Community-Focused Mission Since 1867

November 1, 2024

On October 31, 1867, in the town of Berlin Illinois, (now Swedona), the doors of a new orphanage opened to receive its first child, young Edward from Galesburg. When Edward crossed the threshold, that small step marked the beginning of a long history of service to people and communities across Illinois.

In 1871, the children moved to nearby Andover Children’s home, in Andover, the first Lutheran charitable institution in the state and one of the largest in the country. Dorothy Norberg, 83, a lifelong resident of Andover, remembered her arrival there. “I got to the home, ad they were very good to me, very compassionate and caring,” she recalled. “I had a roof over my head. I had food on the table, and I had clothes.” Norberg was later adopted into a loving home.

Homes for children orphaned by a cholera epidemic expanded throughout Illinois to help dependent, abused and/or neglected children. Nachusa Children’s Home still stands, and LSSI serves clients on its campus. Lutherans continued to respond to the needs of broader communities. The services branched out from children’s welfare into care for older adults, when, in 1906, the Illinois Conference of the Augustana Synod established the Salem Home for the Aged in Joliet.
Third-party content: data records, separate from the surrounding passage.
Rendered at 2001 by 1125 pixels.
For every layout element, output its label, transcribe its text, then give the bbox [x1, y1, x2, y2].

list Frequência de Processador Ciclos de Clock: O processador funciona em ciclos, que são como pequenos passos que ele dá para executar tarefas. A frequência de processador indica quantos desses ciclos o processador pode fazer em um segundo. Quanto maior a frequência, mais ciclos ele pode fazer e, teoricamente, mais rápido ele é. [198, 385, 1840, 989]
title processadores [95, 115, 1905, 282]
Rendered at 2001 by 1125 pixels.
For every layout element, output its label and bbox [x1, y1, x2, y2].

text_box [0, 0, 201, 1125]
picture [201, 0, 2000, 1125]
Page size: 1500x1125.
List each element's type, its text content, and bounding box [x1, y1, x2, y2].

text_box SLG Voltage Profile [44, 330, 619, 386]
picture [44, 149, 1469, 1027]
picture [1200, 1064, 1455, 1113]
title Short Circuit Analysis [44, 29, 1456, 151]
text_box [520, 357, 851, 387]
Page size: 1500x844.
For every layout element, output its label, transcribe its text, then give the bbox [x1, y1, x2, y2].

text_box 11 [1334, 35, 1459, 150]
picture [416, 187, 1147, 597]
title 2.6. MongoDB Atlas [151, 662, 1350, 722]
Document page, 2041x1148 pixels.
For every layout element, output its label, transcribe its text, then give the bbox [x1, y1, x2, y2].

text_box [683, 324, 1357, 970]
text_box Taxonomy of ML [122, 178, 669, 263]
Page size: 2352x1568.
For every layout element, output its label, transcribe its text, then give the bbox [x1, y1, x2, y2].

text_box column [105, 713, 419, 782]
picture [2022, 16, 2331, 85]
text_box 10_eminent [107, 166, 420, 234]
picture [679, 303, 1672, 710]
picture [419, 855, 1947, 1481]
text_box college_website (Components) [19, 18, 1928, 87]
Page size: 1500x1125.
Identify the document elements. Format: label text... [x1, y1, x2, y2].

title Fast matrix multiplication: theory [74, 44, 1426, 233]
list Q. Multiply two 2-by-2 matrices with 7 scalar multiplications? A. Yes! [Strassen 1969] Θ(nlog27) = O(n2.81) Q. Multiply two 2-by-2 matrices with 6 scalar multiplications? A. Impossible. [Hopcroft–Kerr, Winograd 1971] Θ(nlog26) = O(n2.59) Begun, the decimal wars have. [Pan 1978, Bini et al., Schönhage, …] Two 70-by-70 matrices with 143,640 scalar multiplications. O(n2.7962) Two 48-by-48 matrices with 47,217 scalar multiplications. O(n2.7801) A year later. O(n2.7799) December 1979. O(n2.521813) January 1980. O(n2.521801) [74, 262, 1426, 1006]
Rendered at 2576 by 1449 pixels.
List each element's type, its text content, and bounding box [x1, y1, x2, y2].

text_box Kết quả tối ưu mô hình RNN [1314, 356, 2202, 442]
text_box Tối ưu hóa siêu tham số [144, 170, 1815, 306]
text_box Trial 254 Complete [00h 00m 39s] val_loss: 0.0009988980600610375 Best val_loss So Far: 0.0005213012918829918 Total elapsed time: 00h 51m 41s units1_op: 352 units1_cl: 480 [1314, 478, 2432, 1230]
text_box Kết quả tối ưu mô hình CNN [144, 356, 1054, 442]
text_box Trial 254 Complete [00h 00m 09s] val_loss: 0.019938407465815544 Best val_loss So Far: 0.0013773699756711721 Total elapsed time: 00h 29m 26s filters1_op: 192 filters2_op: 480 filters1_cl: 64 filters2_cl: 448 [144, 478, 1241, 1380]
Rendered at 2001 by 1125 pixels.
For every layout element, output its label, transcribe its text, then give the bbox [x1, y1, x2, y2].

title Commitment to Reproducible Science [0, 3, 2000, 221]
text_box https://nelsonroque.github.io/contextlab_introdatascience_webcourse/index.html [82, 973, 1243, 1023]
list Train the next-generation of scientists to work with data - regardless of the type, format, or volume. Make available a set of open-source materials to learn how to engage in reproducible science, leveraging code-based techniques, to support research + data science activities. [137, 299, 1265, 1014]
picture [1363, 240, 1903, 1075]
Over the years, strength came in numbers by combining efforts of the many church-based programs that were serving Illinois communities The mergers eventually led to the formal formation of the Illinois Lutheran Welfare Association, which was changed to the current name, Lutheran Social Services of Illinois (LSSI), in 1979. LSSI, now on of the largest statewide providers of social services in Illinois, serves more than 50,000 annually across the state.

“LSSI has a history that sets it apart from other organizations,” wrote the Rev. John P. Peterson in LSSI’s A History of Service. “At the same time, the history binds the current participants in a bond of gratitude and with a challenge to pass on to others that which has been received from the past. There is an understanding that what has been received has been given to be nurtured and enhanced and shaped to fit the needs of the present day.”

Photo caption: Children in 1936 at the Augustana Nursery in Chicago, a former LSSI children’s home.